The “why” of this heartbreak comes down to the scientific rigor of archaeology and the basics of stratigraphy. Each layer you uncover is older than the one above it. You have to start digging at the top, which is newer, to get to the good stuff below. We were scraping through layers of time to reach our Hellenistic goalpost and documenting the finds that hadn’t already been moved. Because archaeology is by it’s nature a destructive science, once something is moved from the place you found it, you can’t just put it back. It messes with the timeline and provides bad data. Documenting where you find something is also part of documenting when it was put there and, generally, when it was made. The where is the when, in other words, when you’re digging.
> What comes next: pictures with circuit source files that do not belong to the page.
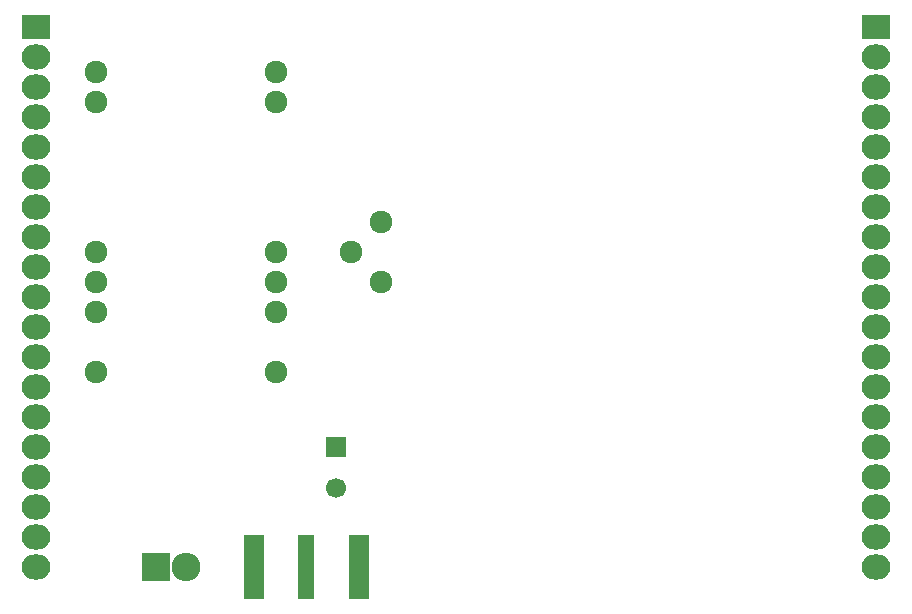
<source format=gbr>
G04 #@! TF.FileFunction,Soldermask,Top*
%FSLAX46Y46*%
G04 Gerber Fmt 4.6, Leading zero omitted, Abs format (unit mm)*
G04 Created by KiCad (PCBNEW 4.0.3+e1-6302~38~ubuntu16.04.1-stable) date Fri Aug 26 17:08:26 2016*
%MOMM*%
%LPD*%
G01*
G04 APERTURE LIST*
%ADD10C,0.100000*%
%ADD11R,2.432000X2.432000*%
%ADD12O,2.432000X2.432000*%
%ADD13C,1.924000*%
%ADD14R,2.432000X2.127200*%
%ADD15O,2.432000X2.127200*%
%ADD16R,1.670000X5.480000*%
%ADD17R,1.416000X5.480000*%
%ADD18C,1.700000*%
%ADD19R,1.700000X1.700000*%
G04 APERTURE END LIST*
D10*
D11*
X69850000Y-100330000D03*
D12*
X72390000Y-100330000D03*
D13*
X86360000Y-73660000D03*
X88900000Y-71120000D03*
X88900000Y-76200000D03*
X64770000Y-58420000D03*
X64770000Y-60960000D03*
X64770000Y-73660000D03*
X64770000Y-76200000D03*
X64770000Y-78740000D03*
X64770000Y-83820000D03*
X80010000Y-83820000D03*
X80010000Y-78740000D03*
X80010000Y-76200000D03*
X80010000Y-73660000D03*
X80010000Y-60960000D03*
X80010000Y-58420000D03*
D14*
X130810000Y-54610000D03*
D15*
X130810000Y-57150000D03*
X130810000Y-59690000D03*
X130810000Y-62230000D03*
X130810000Y-64770000D03*
X130810000Y-67310000D03*
X130810000Y-69850000D03*
X130810000Y-72390000D03*
X130810000Y-74930000D03*
X130810000Y-77470000D03*
X130810000Y-80010000D03*
X130810000Y-82550000D03*
X130810000Y-85090000D03*
X130810000Y-87630000D03*
X130810000Y-90170000D03*
X130810000Y-92710000D03*
X130810000Y-95250000D03*
X130810000Y-97790000D03*
X130810000Y-100330000D03*
D14*
X59690000Y-54610000D03*
D15*
X59690000Y-57150000D03*
X59690000Y-59690000D03*
X59690000Y-62230000D03*
X59690000Y-64770000D03*
X59690000Y-67310000D03*
X59690000Y-69850000D03*
X59690000Y-72390000D03*
X59690000Y-74930000D03*
X59690000Y-77470000D03*
X59690000Y-80010000D03*
X59690000Y-82550000D03*
X59690000Y-85090000D03*
X59690000Y-87630000D03*
X59690000Y-90170000D03*
X59690000Y-92710000D03*
X59690000Y-95250000D03*
X59690000Y-97790000D03*
X59690000Y-100330000D03*
D16*
X78105000Y-100330000D03*
X86995000Y-100330000D03*
D17*
X82550000Y-100330000D03*
D18*
X85090000Y-93670000D03*
D19*
X85090000Y-90170000D03*
M02*

</source>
So everything I found that first day had already been moved from its when. The pottery pieces were identifiable as probably from a specific time and place of manufacture, but because they weren’t in situ, they couldn’t be used to help ascertain when they arrived, when they were buried, and what their relationship was to the site. Up in the topsoil– and sometimes just literally sitting in the grass– they had left their archaeological context. Sometime between being buried in the 200 or 300 BCE and now, they’d been moved up in the stratigraphic timeline because of human activity.

So to the next round of MSU diggers: get excited about what you find that first day. There are few feelings like picking up a piece of something ancient and holding it in your hand. But remember that not everything you find, especially when you’re clearing out the first few inches of a trench, is going to end up in documentation. It’s part of the process, and I promise you that you will find something incredible if you just keep digging.